■ Problem statement ■
Your answer should be the exact lines of the data below from the one containing "награды на церемонии вручения наград Elite" through the one containing "DETALHES DO PRODUTO"; please include nothing else.

[Data]

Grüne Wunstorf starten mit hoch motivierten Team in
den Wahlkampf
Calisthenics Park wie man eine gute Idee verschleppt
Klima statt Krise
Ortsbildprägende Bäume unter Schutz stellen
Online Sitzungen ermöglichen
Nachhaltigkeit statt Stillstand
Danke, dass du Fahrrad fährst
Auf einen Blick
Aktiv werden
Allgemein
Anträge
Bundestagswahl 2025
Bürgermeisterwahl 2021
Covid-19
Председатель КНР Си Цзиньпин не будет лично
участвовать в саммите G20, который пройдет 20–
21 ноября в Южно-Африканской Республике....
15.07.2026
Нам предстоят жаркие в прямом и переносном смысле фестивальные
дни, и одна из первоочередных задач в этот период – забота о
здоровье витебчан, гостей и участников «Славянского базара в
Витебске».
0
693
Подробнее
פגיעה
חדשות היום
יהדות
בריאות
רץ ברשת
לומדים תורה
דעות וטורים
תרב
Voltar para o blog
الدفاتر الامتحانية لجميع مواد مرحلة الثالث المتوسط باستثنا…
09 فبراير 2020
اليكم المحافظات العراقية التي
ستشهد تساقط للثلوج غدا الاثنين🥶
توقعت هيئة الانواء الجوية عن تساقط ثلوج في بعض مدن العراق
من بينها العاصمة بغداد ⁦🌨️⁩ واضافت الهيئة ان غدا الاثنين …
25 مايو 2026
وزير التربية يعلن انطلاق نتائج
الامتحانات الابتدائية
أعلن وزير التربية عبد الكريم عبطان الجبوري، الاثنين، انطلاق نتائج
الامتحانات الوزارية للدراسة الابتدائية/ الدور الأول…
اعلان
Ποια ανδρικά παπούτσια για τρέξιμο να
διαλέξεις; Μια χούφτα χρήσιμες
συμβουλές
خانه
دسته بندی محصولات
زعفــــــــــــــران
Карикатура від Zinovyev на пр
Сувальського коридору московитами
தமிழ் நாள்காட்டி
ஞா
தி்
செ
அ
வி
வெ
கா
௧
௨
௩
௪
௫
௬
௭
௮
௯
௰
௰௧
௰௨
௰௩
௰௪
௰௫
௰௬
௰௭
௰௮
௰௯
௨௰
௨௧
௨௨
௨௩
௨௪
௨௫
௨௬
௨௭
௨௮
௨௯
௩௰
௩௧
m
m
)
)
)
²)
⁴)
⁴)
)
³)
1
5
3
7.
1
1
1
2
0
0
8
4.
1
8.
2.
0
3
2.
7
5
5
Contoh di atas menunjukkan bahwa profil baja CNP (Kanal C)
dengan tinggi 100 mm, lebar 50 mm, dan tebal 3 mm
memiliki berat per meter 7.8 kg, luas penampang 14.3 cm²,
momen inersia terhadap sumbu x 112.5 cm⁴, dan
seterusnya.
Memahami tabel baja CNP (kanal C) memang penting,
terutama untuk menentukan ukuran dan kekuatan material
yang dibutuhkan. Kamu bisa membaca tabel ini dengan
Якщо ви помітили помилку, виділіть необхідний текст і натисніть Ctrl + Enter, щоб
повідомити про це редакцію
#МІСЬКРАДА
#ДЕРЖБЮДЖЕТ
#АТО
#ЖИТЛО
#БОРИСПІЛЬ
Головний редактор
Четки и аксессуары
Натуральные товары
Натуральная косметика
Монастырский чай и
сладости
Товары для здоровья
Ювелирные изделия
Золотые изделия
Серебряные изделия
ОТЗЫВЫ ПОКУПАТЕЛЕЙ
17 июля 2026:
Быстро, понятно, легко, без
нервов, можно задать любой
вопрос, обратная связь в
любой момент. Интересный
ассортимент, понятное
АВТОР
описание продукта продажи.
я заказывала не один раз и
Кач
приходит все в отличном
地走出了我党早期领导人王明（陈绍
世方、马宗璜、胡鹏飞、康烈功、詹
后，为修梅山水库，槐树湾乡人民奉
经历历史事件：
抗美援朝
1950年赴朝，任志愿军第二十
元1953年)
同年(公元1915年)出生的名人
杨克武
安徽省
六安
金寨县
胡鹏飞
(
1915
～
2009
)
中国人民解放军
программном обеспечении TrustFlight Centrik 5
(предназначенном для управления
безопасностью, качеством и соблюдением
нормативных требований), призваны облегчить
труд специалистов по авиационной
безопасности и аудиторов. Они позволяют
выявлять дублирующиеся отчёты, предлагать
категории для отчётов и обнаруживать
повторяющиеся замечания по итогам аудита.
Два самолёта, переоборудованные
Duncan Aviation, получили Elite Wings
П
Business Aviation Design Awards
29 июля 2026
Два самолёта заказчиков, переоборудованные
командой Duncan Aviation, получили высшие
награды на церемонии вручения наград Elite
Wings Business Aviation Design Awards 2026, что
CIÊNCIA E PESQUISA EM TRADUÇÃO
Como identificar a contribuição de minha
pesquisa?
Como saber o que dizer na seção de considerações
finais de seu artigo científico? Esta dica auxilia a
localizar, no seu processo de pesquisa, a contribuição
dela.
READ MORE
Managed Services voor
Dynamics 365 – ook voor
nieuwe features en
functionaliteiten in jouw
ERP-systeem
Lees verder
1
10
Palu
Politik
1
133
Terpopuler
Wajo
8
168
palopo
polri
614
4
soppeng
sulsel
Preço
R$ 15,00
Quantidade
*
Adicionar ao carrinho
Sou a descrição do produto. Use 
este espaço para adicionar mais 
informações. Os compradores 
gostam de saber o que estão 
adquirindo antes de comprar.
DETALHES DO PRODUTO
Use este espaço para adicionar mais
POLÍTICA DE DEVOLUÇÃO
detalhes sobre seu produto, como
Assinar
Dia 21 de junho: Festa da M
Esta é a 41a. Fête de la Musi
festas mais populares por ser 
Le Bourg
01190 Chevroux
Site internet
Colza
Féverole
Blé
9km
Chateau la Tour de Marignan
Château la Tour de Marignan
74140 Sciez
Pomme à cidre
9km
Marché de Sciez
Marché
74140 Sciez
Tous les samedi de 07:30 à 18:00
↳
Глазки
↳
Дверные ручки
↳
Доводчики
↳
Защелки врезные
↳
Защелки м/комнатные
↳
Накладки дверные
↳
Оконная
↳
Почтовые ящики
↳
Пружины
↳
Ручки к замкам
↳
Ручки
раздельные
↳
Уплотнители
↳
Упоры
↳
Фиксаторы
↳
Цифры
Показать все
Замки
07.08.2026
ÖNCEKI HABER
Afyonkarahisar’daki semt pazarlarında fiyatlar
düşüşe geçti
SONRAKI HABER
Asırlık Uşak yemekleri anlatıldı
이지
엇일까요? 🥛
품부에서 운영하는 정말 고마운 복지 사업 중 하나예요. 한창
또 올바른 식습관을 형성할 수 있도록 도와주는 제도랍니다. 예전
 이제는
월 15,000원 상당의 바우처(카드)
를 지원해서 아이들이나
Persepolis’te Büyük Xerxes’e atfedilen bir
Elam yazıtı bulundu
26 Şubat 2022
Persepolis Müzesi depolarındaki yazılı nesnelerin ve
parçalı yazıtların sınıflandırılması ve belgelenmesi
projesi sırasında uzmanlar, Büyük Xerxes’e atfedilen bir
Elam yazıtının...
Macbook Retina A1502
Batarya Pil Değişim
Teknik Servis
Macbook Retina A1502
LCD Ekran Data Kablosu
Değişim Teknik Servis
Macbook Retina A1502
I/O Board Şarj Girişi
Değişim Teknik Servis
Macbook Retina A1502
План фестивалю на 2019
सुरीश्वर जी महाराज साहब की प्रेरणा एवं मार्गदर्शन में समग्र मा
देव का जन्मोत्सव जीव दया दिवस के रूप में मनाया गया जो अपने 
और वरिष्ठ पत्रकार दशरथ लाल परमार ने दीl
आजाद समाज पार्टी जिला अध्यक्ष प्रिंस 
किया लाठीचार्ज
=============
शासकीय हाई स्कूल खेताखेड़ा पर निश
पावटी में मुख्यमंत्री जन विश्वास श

[/Data]

■ Answer for the task ■
награды на церемонии вручения наград Elite
Wings Business Aviation Design Awards 2026, что
CIÊNCIA E PESQUISA EM TRADUÇÃO
Como identificar a contribuição de minha
pesquisa?
Como saber o que dizer na seção de considerações
finais de seu artigo científico? Esta dica auxilia a
localizar, no seu processo de pesquisa, a contribuição
dela.
READ MORE
Managed Services voor
Dynamics 365 – ook voor
nieuwe features en
functionaliteiten in jouw
ERP-systeem
Lees verder
1
10
Palu
Politik
1
133
Terpopuler
Wajo
8
168
palopo
polri
614
4
soppeng
sulsel
Preço
R$ 15,00
Quantidade
*
Adicionar ao carrinho
Sou a descrição do produto. Use 
este espaço para adicionar mais 
informações. Os compradores 
gostam de saber o que estão 
adquirindo antes de comprar.
DETALHES DO PRODUTO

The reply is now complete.